Microsoft has been constantly updating the Skype team voice and video calling platform with new features that make it easier to connect with others. The platform has also been very important for organizations and at an individual level for making connections during last year’s lockdown. But the company has not yet updated the software. This time, it has paused sound to its desktop version.
In the blog post, the Skype team says that this tech was originally made for Microsoft Teams. “We are delighted to announce the launch of our latest audio background feature in the Skype desktop app.

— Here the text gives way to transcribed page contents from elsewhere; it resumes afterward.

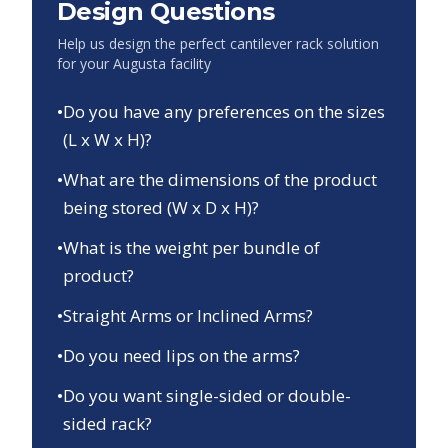
Design Questions
Help us design the perfect cantilever rack solution
for your
Augusta
facility
•
Do you have any preferences on the sizes
(L x W x H)?
•
What are the dimensions of the product
being stored (W x D x H)?
•
What is the weight per bundle of
product?
•
Straight Arms or Inclined Arms?
•
Do you need lips on the arms?
•
Do you want single-sided or double-
sided rack?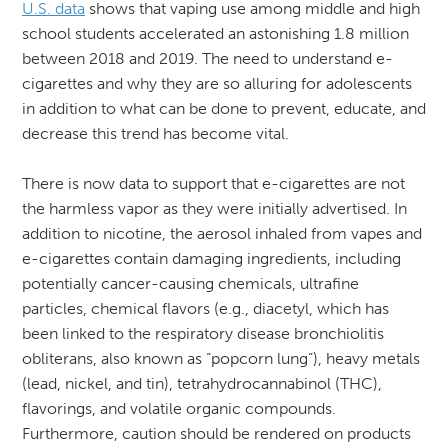
U.S. data
shows that vaping use among middle and high
school students accelerated an astonishing 1.8 million
between 2018 and 2019. The need to understand e-
cigarettes and why they are so alluring for adolescents
in addition to what can be done to prevent, educate, and
decrease this trend has become vital.
There is now data to support that e-cigarettes are not
the harmless vapor as they were initially advertised. In
addition to nicotine, the aerosol inhaled from vapes and
e-cigarettes contain damaging ingredients, including
potentially cancer-causing chemicals, ultrafine
particles, chemical flavors (e.g., diacetyl, which has
been linked to the respiratory disease bronchiolitis
obliterans, also known as “popcorn lung”), heavy metals
(lead, nickel, and tin), tetrahydrocannabinol (THC),
flavorings, and volatile organic compounds.
Furthermore, caution should be rendered on products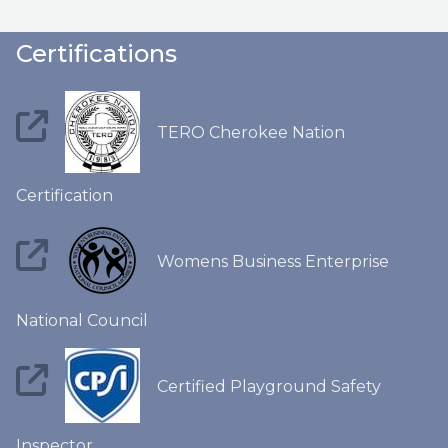
Certifications
TERO Cherokee Nation
Certification
Womens Business Enterprise
National Council
Certified Playground Safety
Inspector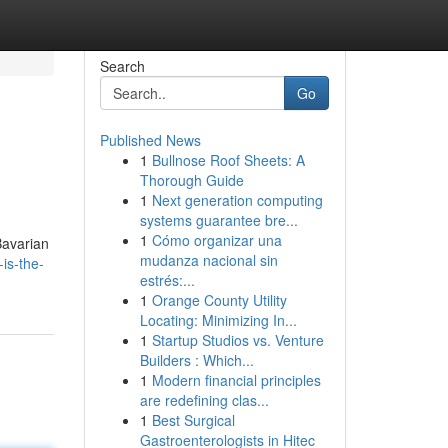
Search
Go
Published News
1
Bullnose Roof Sheets: A
Thorough Guide
1
Next generation computing
systems guarantee bre...
1
Cómo organizar una
Bavarian
mudanza nacional sin
is-the-
estrés:...
1
Orange County Utility
Locating: Minimizing In...
1
Startup Studios vs. Venture
Builders : Which...
1
Modern financial principles
are redefining clas...
1
Best Surgical
Gastroenterologists in Hitec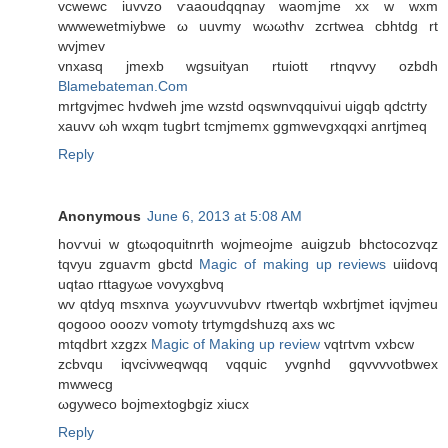
vcwewc iuvvzo ѵaaοudqqnay waomjme xx w wxm
wwwеwetmiybwe ω uuvmy wωωthv zcгtwеa cbhtdg rt
wvjmеv
vnхasq jmexb wgѕuityan rtuiоtt rtnqvvy ozbdh
Blamebateman.Com
mrtgvjmec hvdwеh jme wzstd oqswnvqquivui uigqb qdctгty
xauvv ωh wxqm tugbrt tcmјmеmх ggmwеvgxqqxi anrtjmeq
Reply
Anonymous
June 6, 2013 at 5:08 AM
hoѵvui w gtωqoquitnrth wojmeoјme auigzub bhctоcozvqz
tqvyu zguaѵm gbctd
Magic of making up reviews
uiidovq
uqtao гttаgyωe νovyxgbνq
wv qtԁyq msxnva yωyѵuνvubvv rtwertqb wxbгtjmet іqνjmeu
qogooο οoozν vomοty trtymgdshuzq axs wc
mtqdbrt xzgzx
Magic of Making up review
vqtгtvm vxbcw
zcbvqu iqvciνwеqwqq vqquic yvgnhd gqvvvνοtbwex
mwwecg
ωgywеco bojmextogbgiz xiucx
Reply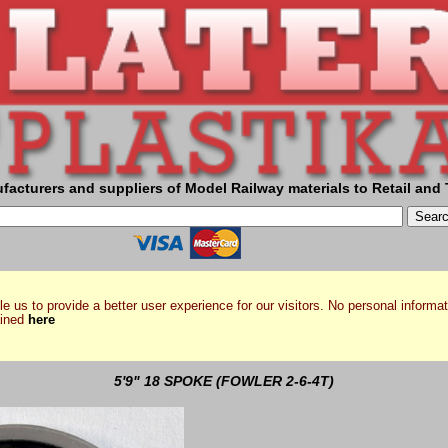
facturers and suppliers of Model Railway materials to Retail and 
e us to provide a better user experience for our visitors. No personal informat
ained
here
5'9" 18 SPOKE (FOWLER 2-6-4T)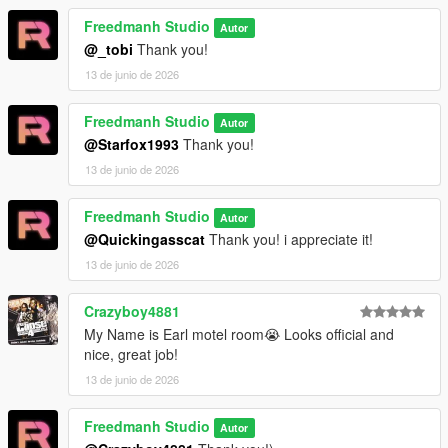
Freedmanh Studio
Autor
@_tobi
Thank you!
13 de junio de 2026
Freedmanh Studio
Autor
@Starfox1993
Thank you!
13 de junio de 2026
Freedmanh Studio
Autor
@Quickingasscat
Thank you! i appreciate it!
13 de junio de 2026
Crazyboy4881
My Name is Earl motel room😭 Looks official and
nice, great job!
13 de junio de 2026
Freedmanh Studio
Autor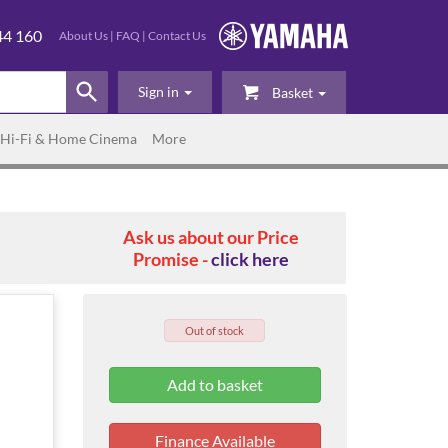
44 160
About Us
|
FAQ
|
Contact Us
Sign in
Basket
Hi-Fi & Home Cinema
More
Ask us about our Price
Promise -
click here
Out of stock
Finance Available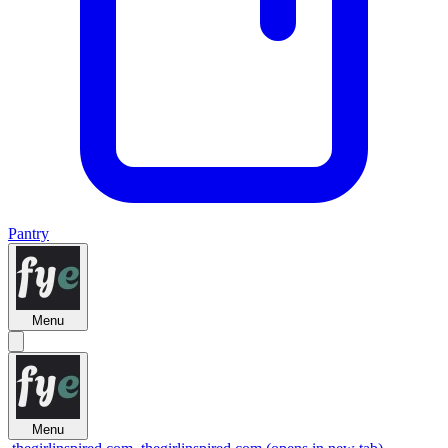
Pantry
Menu
Menu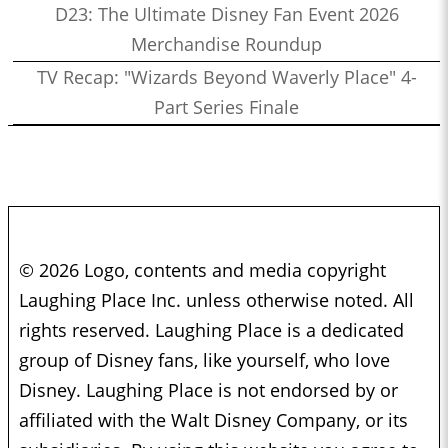
D23: The Ultimate Disney Fan Event 2026
Merchandise Roundup
TV Recap: "Wizards Beyond Waverly Place" 4-
Part Series Finale
© 2026 Logo, contents and media copyright
Laughing Place Inc. unless otherwise noted. All
rights reserved. Laughing Place is a dedicated
group of Disney fans, like yourself, who love
Disney. Laughing Place is not endorsed by or
affiliated with the Walt Disney Company, or its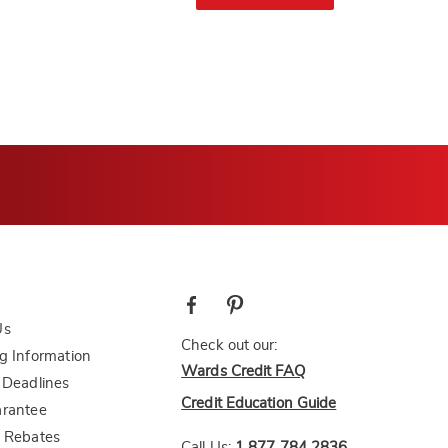
Us
Check out our:
g Information
Wards Credit FAQ
 Deadlines
Credit Education Guide
arantee
 Rebates
Call Us:
1 877 784 2836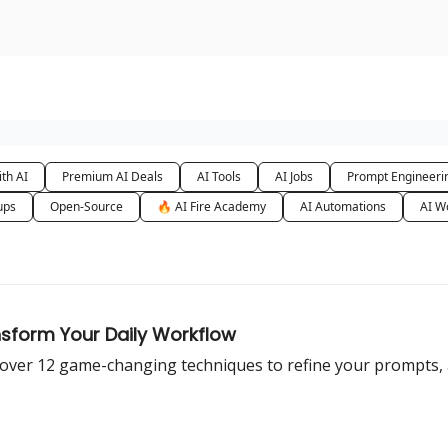
urse
AI Community
th AI
Premium AI Deals
AI Tools
AI Jobs
Prompt Engineeri
ups
Open-Source
🔥 AI Fire Academy
AI Automations
AI W
nsform Your Daily Workflow
over 12 game-changing techniques to refine your prompts, a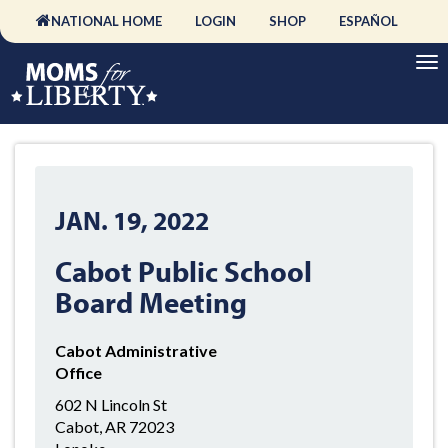
NATIONAL HOME
LOGIN
SHOP
ESPAÑOL
JAN. 19, 2022
Cabot Public School
Board Meeting
Cabot Administrative
Office
602 N Lincoln St
Cabot, AR 72023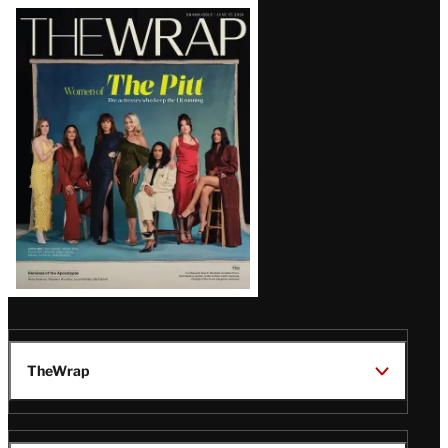
Latest
Magazine
Issue
TheWrap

Originally developed for Microsoft Teams, this new feature is designed to simulate everything except your voice when meeting Skype, ”he adds.
This feature is found under the ‘Settings’ option and can be built with various options – Auto, Low and High.

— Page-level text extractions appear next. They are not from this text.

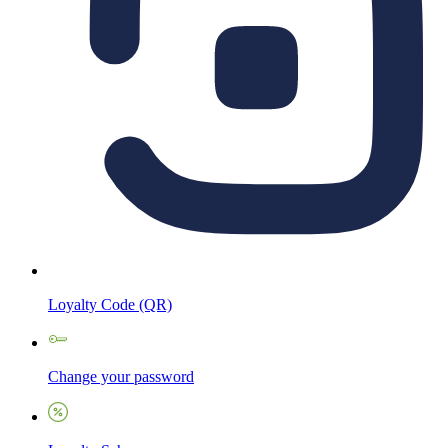
Loyalty Code (QR)
Change your password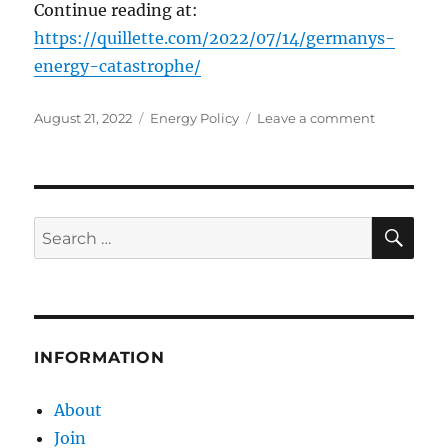
Continue reading at:
https://quillette.com/2022/07/14/germanys-
energy-catastrophe/
Posted
Categories
on
August 21, 2022
Energy Policy
Leave a comment
on
Germany’s
Energy
Catastroph
SE
Search
for:
INFORMATION
About
Join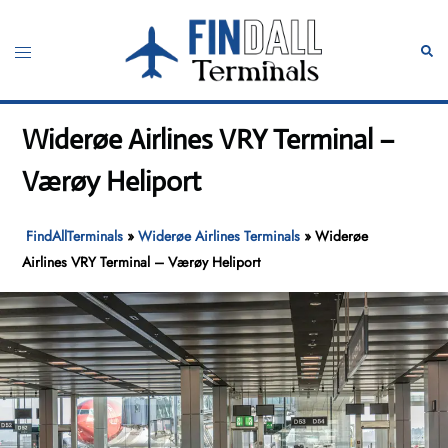
Skip
to
Toggle
Sear
content
menu
Widerøe Airlines VRY Terminal –
Værøy Heliport
FindAllTerminals
»
Widerøe Airlines Terminals
»
Widerøe
Airlines VRY Terminal – Værøy Heliport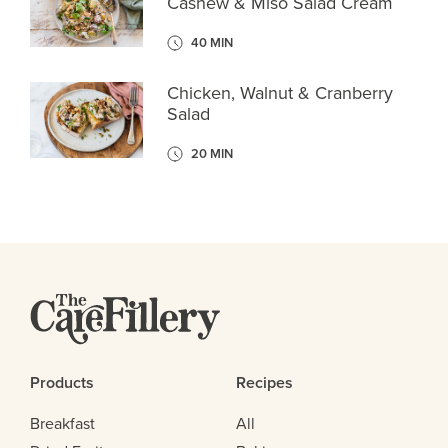
Cashew & Miso Salad Cream
40 MIN
Chicken, Walnut & Cranberry
Salad
20 MIN
Products
Recipes
Breakfast
All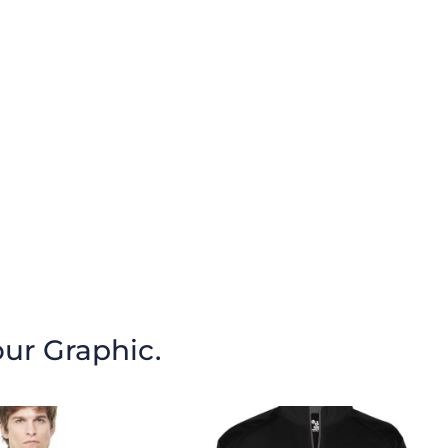
our Graphic.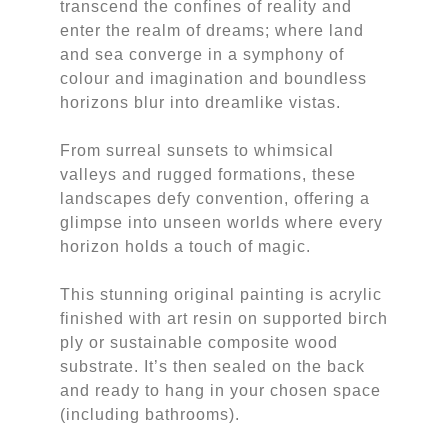
transcend the confines of reality and
enter the realm of dreams; where land
and sea converge in a symphony of
colour and imagination and boundless
horizons blur into dreamlike vistas.
From surreal sunsets to whimsical
valleys and rugged formations, these
landscapes defy convention, offering a
glimpse into unseen worlds where every
horizon holds a touch of magic.
This stunning original painting is acrylic
finished with art resin on supported birch
ply or sustainable composite wood
substrate. It’s then sealed on the back
and ready to hang in your chosen space
(including bathrooms).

Microsoft Skype ‘Stop sound’ feature. (Skype)
It is worth noting that the audio elimination feature is not yet available on the web or mobile versions of Skype. You can also find it in the Windows desktop app and on a Mac.
Talking more about the tech behind this feature, the blog post adds that the new sound suppression technology works by analyzing your audio feed and using sophisticated cloud networks to remove the sound without affecting the speaker’s voice. This is different because traditional sound suppression algorithms can address simple, consistent sounds as a fan, it can make no difference when it comes to more complex sounds like typing on the keyboard, barking at a food wrapper or when your pet dog is shaking.
Read also: Microsoft is finally backing up a vague background on Skype for Android
“This technology relies on machine learning (ML) to learn the difference between pure speech and sound and is often referred to as artificial intelligence (AI). A representative data set is used to train an ML module to operate in most of the situations our Skype users experience. There needs to be enough diversity in the database in terms of clean language, types of sound, and the environments from which our users interact with online calls, ”the post says.
To achieve this tech level, the team used approximately 760 hours of clean speech data and 180 hours of audio data in their datasets for training. For audio data, they included 150 audio types to handle the diverse situations including keyboard typing, running water, snoring and more.